#### Recorded data ####
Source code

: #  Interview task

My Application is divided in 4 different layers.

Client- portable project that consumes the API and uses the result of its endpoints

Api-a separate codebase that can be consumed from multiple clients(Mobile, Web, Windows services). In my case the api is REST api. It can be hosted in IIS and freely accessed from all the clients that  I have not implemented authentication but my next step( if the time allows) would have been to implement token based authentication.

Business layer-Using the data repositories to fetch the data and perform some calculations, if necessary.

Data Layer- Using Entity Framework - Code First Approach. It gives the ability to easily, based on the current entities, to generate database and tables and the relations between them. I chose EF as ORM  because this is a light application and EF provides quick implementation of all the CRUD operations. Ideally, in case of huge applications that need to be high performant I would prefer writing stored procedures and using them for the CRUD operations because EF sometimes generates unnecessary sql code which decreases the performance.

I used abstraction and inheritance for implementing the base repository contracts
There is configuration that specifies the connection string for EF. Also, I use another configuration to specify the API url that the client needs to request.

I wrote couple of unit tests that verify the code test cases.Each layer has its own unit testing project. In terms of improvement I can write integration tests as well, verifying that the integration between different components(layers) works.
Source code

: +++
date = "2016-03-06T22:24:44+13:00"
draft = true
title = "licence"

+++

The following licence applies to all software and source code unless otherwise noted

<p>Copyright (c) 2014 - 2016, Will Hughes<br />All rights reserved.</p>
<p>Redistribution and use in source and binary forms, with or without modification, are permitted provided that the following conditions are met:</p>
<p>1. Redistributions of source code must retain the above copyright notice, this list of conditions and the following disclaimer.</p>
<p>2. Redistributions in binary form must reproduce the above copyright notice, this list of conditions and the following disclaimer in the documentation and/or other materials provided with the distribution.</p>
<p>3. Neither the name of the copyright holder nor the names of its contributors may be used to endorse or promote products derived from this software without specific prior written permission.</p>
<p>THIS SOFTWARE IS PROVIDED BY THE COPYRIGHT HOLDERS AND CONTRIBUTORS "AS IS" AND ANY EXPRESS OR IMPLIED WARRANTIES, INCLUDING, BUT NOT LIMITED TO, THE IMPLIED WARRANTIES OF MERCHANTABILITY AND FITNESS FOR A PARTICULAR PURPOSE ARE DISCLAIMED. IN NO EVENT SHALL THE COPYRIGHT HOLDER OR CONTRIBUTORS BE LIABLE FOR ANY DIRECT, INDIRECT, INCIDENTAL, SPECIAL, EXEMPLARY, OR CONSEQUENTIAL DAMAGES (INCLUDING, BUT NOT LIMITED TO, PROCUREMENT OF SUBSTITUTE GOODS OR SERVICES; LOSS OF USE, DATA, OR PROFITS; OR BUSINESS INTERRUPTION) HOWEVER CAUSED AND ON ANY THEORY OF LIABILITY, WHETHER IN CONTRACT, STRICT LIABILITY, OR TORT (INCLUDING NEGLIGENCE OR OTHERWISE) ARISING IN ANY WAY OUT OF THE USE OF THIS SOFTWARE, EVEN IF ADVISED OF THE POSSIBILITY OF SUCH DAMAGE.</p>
####
Aim of the task
Filter the records down to every line containing the word "above", and copy those lines. Treat uppercase and lowercase letters as different.

Task answer
<p>1. Redistributions of source code must retain the above copyright notice, this list of conditions and the following disclaimer.</p>
<p>2. Redistributions in binary form must reproduce the above copyright notice, this list of conditions and the following disclaimer in the documentation and/or other materials provided with the distribution.</p>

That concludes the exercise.